Search used to be a buzzword in publishing circles—before social media came around.
But some publishers are leveraging improved search technology to go deeper.
One such publisher, the Financial Times, recently launched Newssift, a standalone search tool that uses text mining technology to “sift” through thousands of global business articles to give users results that go far beyond the traditional Google keyword search.
“Qualitative news is a powerful determinant affecting stock prices and corporate reputations,” Newssift’s mission statement reads. “However, this type of news has been difficult to search and nearly impossible to analyze through keyword searches alone.”

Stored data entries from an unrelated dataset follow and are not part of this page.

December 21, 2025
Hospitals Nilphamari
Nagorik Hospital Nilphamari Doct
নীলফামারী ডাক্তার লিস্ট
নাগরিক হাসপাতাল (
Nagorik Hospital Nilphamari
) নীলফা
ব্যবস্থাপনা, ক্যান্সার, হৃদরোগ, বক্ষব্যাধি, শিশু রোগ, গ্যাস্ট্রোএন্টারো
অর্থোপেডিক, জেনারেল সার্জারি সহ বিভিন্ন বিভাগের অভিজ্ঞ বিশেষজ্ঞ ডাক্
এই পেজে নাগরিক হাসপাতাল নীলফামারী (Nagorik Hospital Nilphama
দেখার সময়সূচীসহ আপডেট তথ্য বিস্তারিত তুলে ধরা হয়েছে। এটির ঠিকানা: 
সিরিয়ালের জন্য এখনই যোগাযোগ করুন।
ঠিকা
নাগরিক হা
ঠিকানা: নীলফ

“It allows for the extracting of meaning,” said David Crouy, marketing director at Montreal-based Nstein Technologies, which provides the back-end extraction for the Financial Times. “What it does is index content from multiple sources, and adds a layer of metadata to make the search more relevant for users"—a task that would otherwise be work-intensive for editors.
“Rather than have 10 to 15 people manually tagging articles,” Crouy said, “the initial step of ranking and extracting of meta-data is done for you.”

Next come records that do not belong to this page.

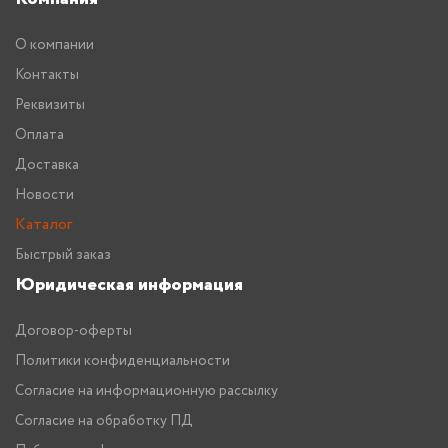
О компании
Контакты
Реквизиты
Оплата
Доставка
Новости
Каталог
Быстрый заказ
Юридическая информация
Договор-оферты
Политики конфиденциальности
Согласие на информационную рассылку
Согласие на обработку ПД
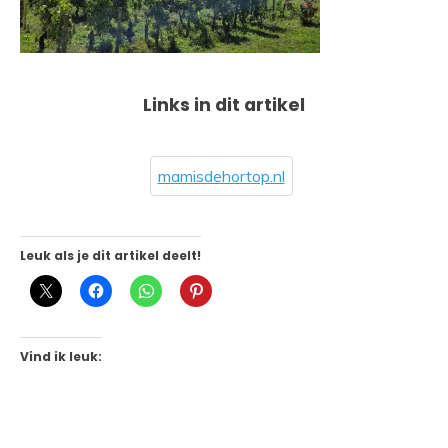
Links in dit artikel
mamisdehortop.nl
Leuk als je dit artikel deelt!
Vind ik leuk:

A quick search of “Barack Obama” on the Financial Times’ site shows off the engine’s promise. The topline results are groups among five areas of interest: “Business Topic” (such as environmental and trade policy) “Organization” (like Al Qaeda and GM), “Place” (Iran, Iraq and D.C.), “Person” (from Hillary to “Mahmoud Ahmadinejad”) and—perhaps most useful—“Theme” (“Administration,” “Muslim World,” etc.).
From there, the results are broken down by “sentiment” (positive, negative or neutral), “sources” (online, portals, magazines, newspapers—or, of course, original articles from the Financial Times). Traditional search options—including keywords and date—are offered below the fold.
“It’s a drilling down of relevancy that doesn’t really exist elsewhere,” Crouy said.
The cost of Nstein’s solution, Crouy said, ranges anywhere from $50,000 to $500,000, depending on the size and scope of the project.